While our method was useful for quantifying the anti-S antibody response to vaccine, the study did not include infection as an outcome and was not a study of vaccine efficacy. Binding antibodies, as measured by the ELISA assay used in this study, have been shown to correlate well with neutralizing antibody to the ancestral SARS-CoV-2 which is the basis for the vaccines studied here [28]. However, the correlation between binding and neutralizing antibodies against to SARS-CoV-2 variants is unclear overall, and likely particularly low for Omicron-descendent viruses. While studies have demonstrated that seropositivity after infection and vaccination provide protection against infection and severe COVID-19, a protective SARS-CoV-2 antibody titer has not been established especially in light of the ongoing introduction of novel variants. Additionally, humoral immunity is but one component of immune response to and protection from infection. How our antibody measurements relate to protection against outcomes such as infection or disease severity was not evaluated in this study.

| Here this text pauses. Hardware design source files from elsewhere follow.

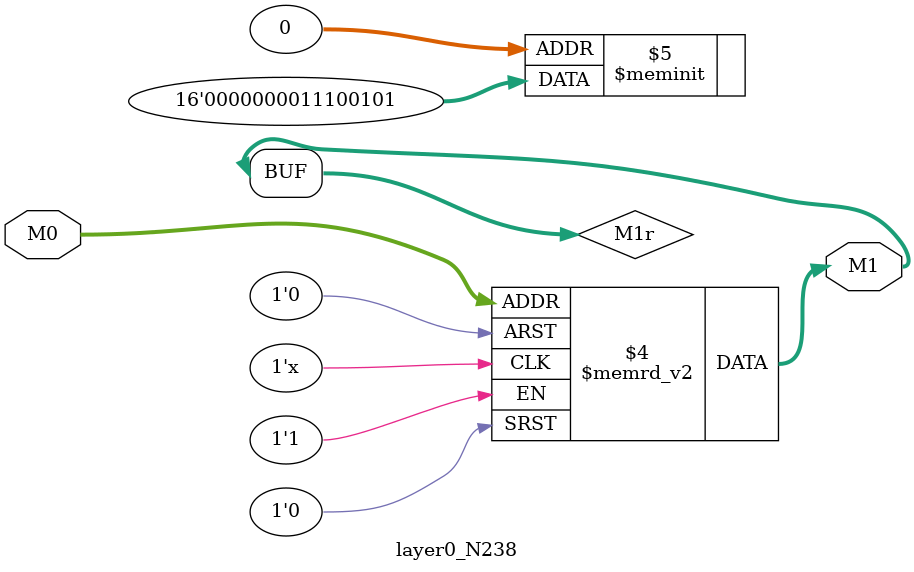
<source format=v>
module layer0_N238 ( input [2:0] M0, output [1:0] M1 );

	(*rom_style = "distributed" *) reg [1:0] M1r;
	assign M1 = M1r;
	always @ (M0) begin
		case (M0)
			3'b000: M1r = 2'b01;
			3'b100: M1r = 2'b00;
			3'b010: M1r = 2'b10;
			3'b110: M1r = 2'b00;
			3'b001: M1r = 2'b01;
			3'b101: M1r = 2'b00;
			3'b011: M1r = 2'b11;
			3'b111: M1r = 2'b00;

		endcase
	end
endmodule

</source>
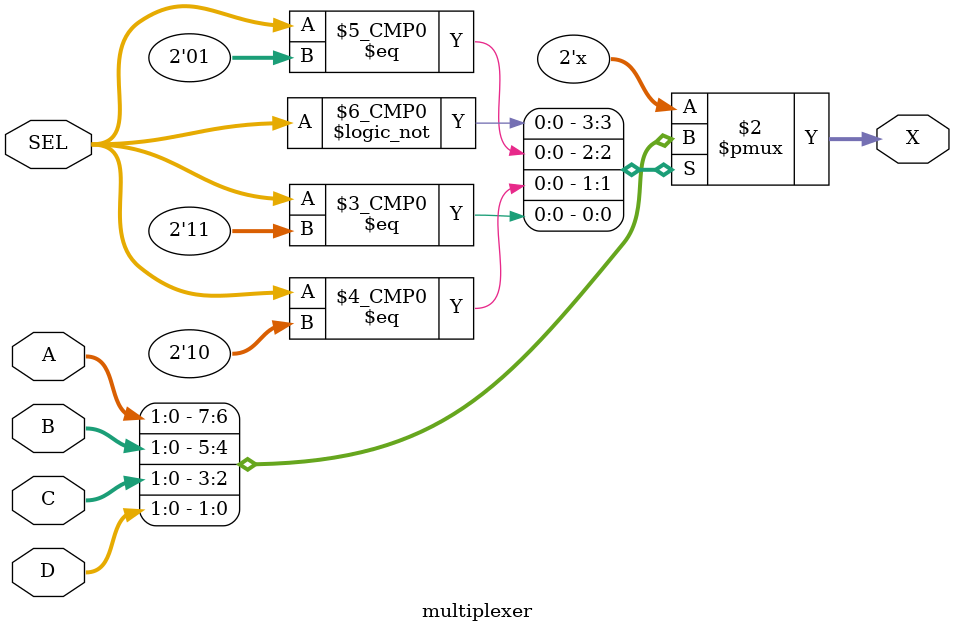
<source format=v>
`timescale 1ns / 1ps


module multiplexer(
    input [1:0] A,
    input [1:0] B,
    input [1:0] C,
    input [1:0] D,
    input [1:0] SEL,
    output reg [1:0] X
);

    always @ (A or B or C or D or SEL)
    begin
        case (SEL)
            2'b00: X = A;
            2'b01: X = B;
            2'b10: X = C;
            2'b11: X = D;
            default: X = 2'b00; // Default case to handle undefined SEL values
        endcase
    end
endmodule


</source>
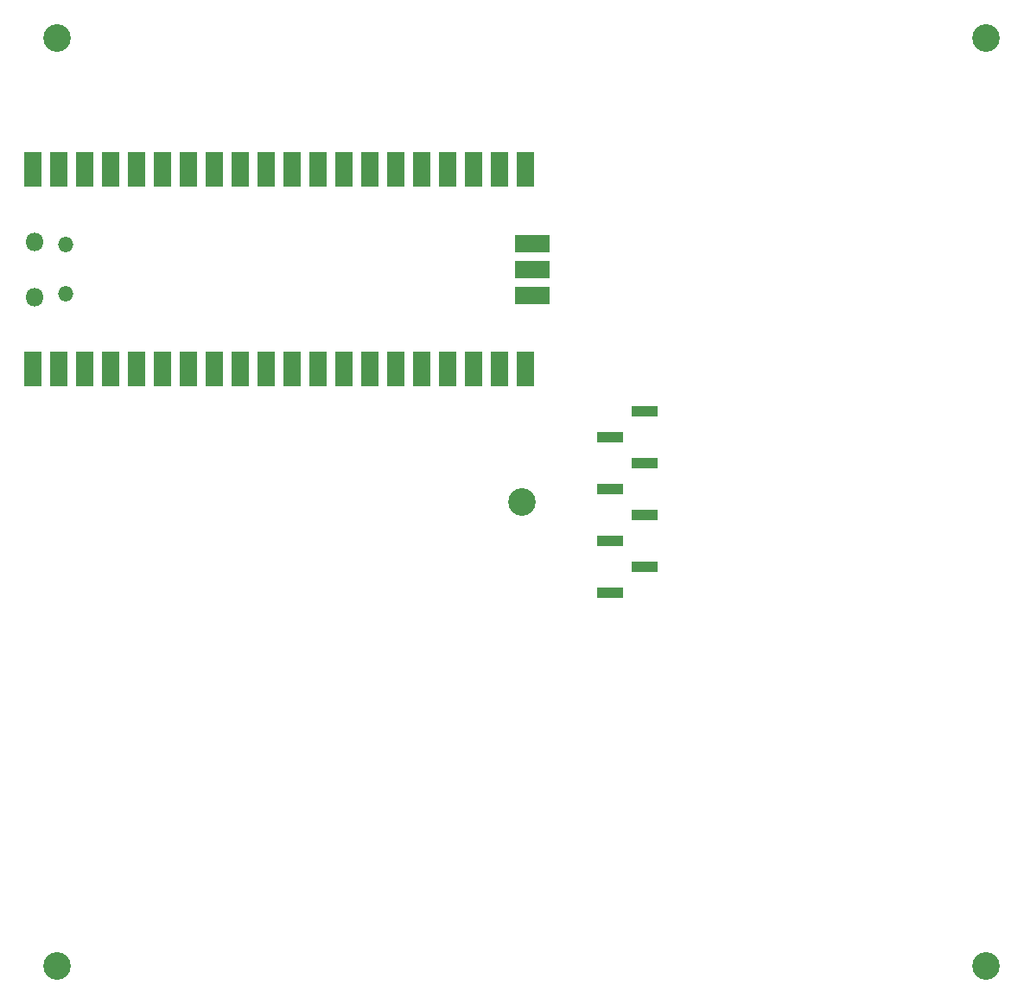
<source format=gbr>
%TF.GenerationSoftware,KiCad,Pcbnew,8.0.7*%
%TF.CreationDate,2025-01-12T22:15:46+01:00*%
%TF.ProjectId,butns,6275746e-732e-46b6-9963-61645f706362,rev?*%
%TF.SameCoordinates,Original*%
%TF.FileFunction,Soldermask,Bot*%
%TF.FilePolarity,Negative*%
%FSLAX46Y46*%
G04 Gerber Fmt 4.6, Leading zero omitted, Abs format (unit mm)*
G04 Created by KiCad (PCBNEW 8.0.7) date 2025-01-12 22:15:46*
%MOMM*%
%LPD*%
G01*
G04 APERTURE LIST*
%ADD10R,2.510000X1.000000*%
%ADD11O,1.800000X1.800000*%
%ADD12O,1.500000X1.500000*%
%ADD13R,1.700000X3.500000*%
%ADD14R,3.500000X1.700000*%
%ADD15C,2.700000*%
G04 APERTURE END LIST*
D10*
%TO.C,J1*%
X190790000Y-99980997D03*
X194100000Y-97440997D03*
X190790000Y-94900997D03*
X194100000Y-92360997D03*
X190790000Y-89820997D03*
X194100000Y-87280997D03*
X190790000Y-84740997D03*
X194100000Y-82200997D03*
%TD*%
D11*
%TO.C,U1*%
X134350000Y-65575000D03*
D12*
X137380000Y-65875000D03*
X137380000Y-70725000D03*
D11*
X134350000Y-71025000D03*
D13*
X134220000Y-58510000D03*
X136760000Y-58510000D03*
X139300000Y-58510000D03*
X141840000Y-58510000D03*
X144380000Y-58510000D03*
X146920000Y-58510000D03*
X149460000Y-58510000D03*
X152000000Y-58510000D03*
X154540000Y-58510000D03*
X157080000Y-58510000D03*
X159620000Y-58510000D03*
X162160000Y-58510000D03*
X164700000Y-58510000D03*
X167240000Y-58510000D03*
X169780000Y-58510000D03*
X172320000Y-58510000D03*
X174860000Y-58510000D03*
X177400000Y-58510000D03*
X179940000Y-58510000D03*
X182480000Y-58510000D03*
X182480000Y-78090000D03*
X179940000Y-78090000D03*
X177400000Y-78090000D03*
X174860000Y-78090000D03*
X172320000Y-78090000D03*
X169780000Y-78090000D03*
X167240000Y-78090000D03*
X164700000Y-78090000D03*
X162160000Y-78090000D03*
X159620000Y-78090000D03*
X157080000Y-78090000D03*
X154540000Y-78090000D03*
X152000000Y-78090000D03*
X149460000Y-78090000D03*
X146920000Y-78090000D03*
X144380000Y-78090000D03*
X141840000Y-78090000D03*
X139300000Y-78090000D03*
X136760000Y-78090000D03*
X134220000Y-78090000D03*
D14*
X183150000Y-65760000D03*
X183150000Y-68300000D03*
X183150000Y-70840000D03*
%TD*%
D15*
%TO.C,H5*%
X182090991Y-91090997D03*
%TD*%
%TO.C,H4*%
X227590991Y-45590997D03*
%TD*%
%TO.C,H3*%
X227590991Y-136590997D03*
%TD*%
%TO.C,H2*%
X136590991Y-136590997D03*
%TD*%
%TO.C,H1*%
X136590991Y-45590997D03*
%TD*%
M02*

</source>
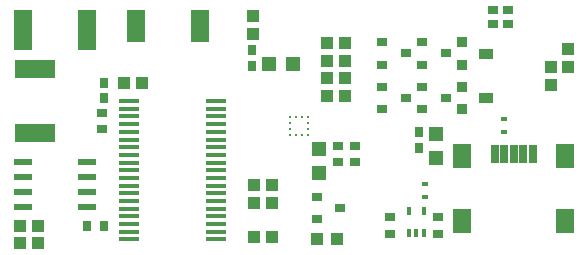
<source format=gtp>
G04 Layer_Color=8421504*
%FSLAX25Y25*%
%MOIN*%
G70*
G01*
G75*
%ADD10R,0.00984X0.01083*%
%ADD11R,0.01083X0.00984*%
%ADD12R,0.03543X0.03150*%
%ADD13R,0.04000X0.04000*%
%ADD14R,0.03543X0.02756*%
%ADD15R,0.05000X0.05000*%
%ADD16R,0.02756X0.03543*%
%ADD17R,0.04000X0.04000*%
%ADD18R,0.05000X0.03600*%
%ADD19R,0.03600X0.03600*%
%ADD20R,0.01181X0.02953*%
%ADD21R,0.03543X0.02756*%
%ADD22R,0.02756X0.03543*%
%ADD23R,0.06102X0.02362*%
%ADD24R,0.02362X0.01575*%
%ADD25R,0.07087X0.01181*%
%ADD26R,0.06299X0.11024*%
%ADD27R,0.05000X0.05000*%
%ADD28R,0.06299X0.13780*%
%ADD29R,0.13780X0.06299*%
%ADD30R,0.06299X0.07874*%
%ADD31R,0.02756X0.06299*%
D10*
X98233Y46953D02*
D03*
X100201D02*
D03*
Y41047D02*
D03*
X98233D02*
D03*
D11*
X102170Y44984D02*
D03*
Y43016D02*
D03*
Y41047D02*
D03*
X96264Y43016D02*
D03*
Y44984D02*
D03*
Y46953D02*
D03*
Y41047D02*
D03*
X102170Y46953D02*
D03*
D12*
X112840Y16500D02*
D03*
X104966Y12760D02*
D03*
Y20240D02*
D03*
X134737Y53290D02*
D03*
X126863Y49549D02*
D03*
Y57030D02*
D03*
Y71818D02*
D03*
Y64338D02*
D03*
X134737Y68078D02*
D03*
X140081Y57030D02*
D03*
Y49549D02*
D03*
X147955Y53290D02*
D03*
X140081Y71818D02*
D03*
Y64338D02*
D03*
X147955Y68078D02*
D03*
D13*
X105195Y6205D02*
D03*
X111795D02*
D03*
X40757Y58100D02*
D03*
X46757D02*
D03*
X90100Y6900D02*
D03*
X84100D02*
D03*
X12119Y10740D02*
D03*
X6119D02*
D03*
X12119Y4939D02*
D03*
X6119D02*
D03*
D14*
X163751Y82600D02*
D03*
X168869D02*
D03*
X163751Y77999D02*
D03*
X168869D02*
D03*
D15*
X144900Y33100D02*
D03*
Y41100D02*
D03*
X105695Y28205D02*
D03*
Y36205D02*
D03*
D16*
X34200Y58328D02*
D03*
Y53210D02*
D03*
X139199Y41828D02*
D03*
Y36710D02*
D03*
X83328Y63972D02*
D03*
Y69090D02*
D03*
D17*
X84200Y18300D02*
D03*
Y24300D02*
D03*
X114301Y65569D02*
D03*
Y71569D02*
D03*
Y59768D02*
D03*
Y53768D02*
D03*
X108500Y59768D02*
D03*
Y53768D02*
D03*
Y65569D02*
D03*
Y71569D02*
D03*
X90001Y24300D02*
D03*
Y18300D02*
D03*
X183080Y63598D02*
D03*
Y57598D02*
D03*
X188882Y69600D02*
D03*
Y63600D02*
D03*
X83928Y74662D02*
D03*
Y80662D02*
D03*
D18*
X161328Y53240D02*
D03*
Y68028D02*
D03*
D19*
X153328Y49540D02*
D03*
Y57040D02*
D03*
Y64328D02*
D03*
Y71828D02*
D03*
D20*
X135634Y15580D02*
D03*
X138193Y8100D02*
D03*
X140752Y15580D02*
D03*
X135634Y8100D02*
D03*
X140752D02*
D03*
D21*
X33600Y42748D02*
D03*
Y48260D02*
D03*
X129433Y13513D02*
D03*
Y8002D02*
D03*
X117797Y37327D02*
D03*
Y31815D02*
D03*
X111996D02*
D03*
Y37327D02*
D03*
X145581Y8002D02*
D03*
Y13513D02*
D03*
D22*
X28444Y10740D02*
D03*
X33956D02*
D03*
D23*
X7170Y31877D02*
D03*
Y26877D02*
D03*
Y21877D02*
D03*
Y16877D02*
D03*
X28430D02*
D03*
Y21877D02*
D03*
Y26877D02*
D03*
Y31877D02*
D03*
D24*
X167600Y46365D02*
D03*
Y42035D02*
D03*
X141026Y24506D02*
D03*
Y20175D02*
D03*
D25*
X71434Y6139D02*
D03*
Y8698D02*
D03*
Y11258D02*
D03*
Y13817D02*
D03*
Y16376D02*
D03*
Y18935D02*
D03*
Y21494D02*
D03*
Y24053D02*
D03*
Y26612D02*
D03*
Y29171D02*
D03*
Y31730D02*
D03*
Y34289D02*
D03*
Y36848D02*
D03*
Y39407D02*
D03*
Y41966D02*
D03*
Y44525D02*
D03*
Y47084D02*
D03*
Y49643D02*
D03*
Y52202D02*
D03*
X42300Y6139D02*
D03*
Y8698D02*
D03*
Y11258D02*
D03*
Y13817D02*
D03*
Y16376D02*
D03*
Y18935D02*
D03*
Y21494D02*
D03*
Y24053D02*
D03*
Y26612D02*
D03*
Y29171D02*
D03*
Y31730D02*
D03*
Y34289D02*
D03*
Y36848D02*
D03*
Y39407D02*
D03*
Y41966D02*
D03*
Y44525D02*
D03*
Y47084D02*
D03*
Y49643D02*
D03*
Y52202D02*
D03*
D26*
X44870Y77151D02*
D03*
X66130D02*
D03*
D27*
X97029Y64700D02*
D03*
X89029D02*
D03*
D28*
X7269Y75773D02*
D03*
X28528D02*
D03*
D29*
X11009Y62830D02*
D03*
Y41570D02*
D03*
D30*
X153543Y33913D02*
D03*
X187795D02*
D03*
Y12259D02*
D03*
X153543D02*
D03*
D31*
X176969Y34700D02*
D03*
X173819D02*
D03*
X170669D02*
D03*
X167520D02*
D03*
X164370D02*
D03*
M02*

</source>
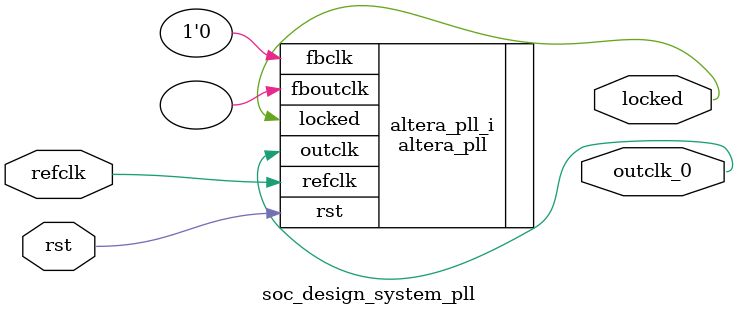
<source format=v>
`timescale 1ns/10ps
module  soc_design_system_pll(

	// interface 'refclk'
	input wire refclk,

	// interface 'reset'
	input wire rst,

	// interface 'outclk0'
	output wire outclk_0,

	// interface 'locked'
	output wire locked
);

	altera_pll #(
		.fractional_vco_multiplier("false"),
		.reference_clock_frequency("50.0 MHz"),
		.operation_mode("direct"),
		.number_of_clocks(1),
		.output_clock_frequency0("100.000000 MHz"),
		.phase_shift0("0 ps"),
		.duty_cycle0(50),
		.output_clock_frequency1("0 MHz"),
		.phase_shift1("0 ps"),
		.duty_cycle1(50),
		.output_clock_frequency2("0 MHz"),
		.phase_shift2("0 ps"),
		.duty_cycle2(50),
		.output_clock_frequency3("0 MHz"),
		.phase_shift3("0 ps"),
		.duty_cycle3(50),
		.output_clock_frequency4("0 MHz"),
		.phase_shift4("0 ps"),
		.duty_cycle4(50),
		.output_clock_frequency5("0 MHz"),
		.phase_shift5("0 ps"),
		.duty_cycle5(50),
		.output_clock_frequency6("0 MHz"),
		.phase_shift6("0 ps"),
		.duty_cycle6(50),
		.output_clock_frequency7("0 MHz"),
		.phase_shift7("0 ps"),
		.duty_cycle7(50),
		.output_clock_frequency8("0 MHz"),
		.phase_shift8("0 ps"),
		.duty_cycle8(50),
		.output_clock_frequency9("0 MHz"),
		.phase_shift9("0 ps"),
		.duty_cycle9(50),
		.output_clock_frequency10("0 MHz"),
		.phase_shift10("0 ps"),
		.duty_cycle10(50),
		.output_clock_frequency11("0 MHz"),
		.phase_shift11("0 ps"),
		.duty_cycle11(50),
		.output_clock_frequency12("0 MHz"),
		.phase_shift12("0 ps"),
		.duty_cycle12(50),
		.output_clock_frequency13("0 MHz"),
		.phase_shift13("0 ps"),
		.duty_cycle13(50),
		.output_clock_frequency14("0 MHz"),
		.phase_shift14("0 ps"),
		.duty_cycle14(50),
		.output_clock_frequency15("0 MHz"),
		.phase_shift15("0 ps"),
		.duty_cycle15(50),
		.output_clock_frequency16("0 MHz"),
		.phase_shift16("0 ps"),
		.duty_cycle16(50),
		.output_clock_frequency17("0 MHz"),
		.phase_shift17("0 ps"),
		.duty_cycle17(50),
		.pll_type("General"),
		.pll_subtype("General")
	) altera_pll_i (
		.rst	(rst),
		.outclk	({outclk_0}),
		.locked	(locked),
		.fboutclk	( ),
		.fbclk	(1'b0),
		.refclk	(refclk)
	);
endmodule


</source>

As part of this study, we did not include PFAS source attribution aims and did not explore other mechanisms that might impact circulating serum PFAS concentrations (e.g., kidney function). Therefore, we are not able to directly speak to the influence that factors like kidney function or any particular environmental PFAS source might have had on serum PFAS concentrations. Questions related to how such factors might influence the relationship between PFAS and antibody response to vaccine is an area for future research. Finally, the mean age of our population was over 50 years old and may not represent antibody response among younger populations. The age of our participants reflects the availability of COVID-19 vaccines during the time we enrolled for this study, as the vaccines became available for younger groups during and after our enrollment period.

Conclusions

Many factors contribute to variability in individual response to immunizations, including age, medications, and underlying health conditions. Whether exposure to environmental chemicals, like PFAS, contribute to this variability in adults is an important question. We examined this question within the context of immunization against COVID-19. Although we describe a population of adolescents and adults highly impacted by environmental PFAS contamination, and for whom exposure was primarily via drinking water, our results do not support the hypothesis that higher serum PFAS concentration reduces antibody response to mRNA vaccines against COVID-19. Future studies are needed to clarify the impact of age of vaccination (early life vs. adulthood vaccination), period of PFAS exposure (gestational/early life vs. later in life) and timeframe of when the effects of PFAS might manifest in antibody response to vaccination (months vs. years following vaccination).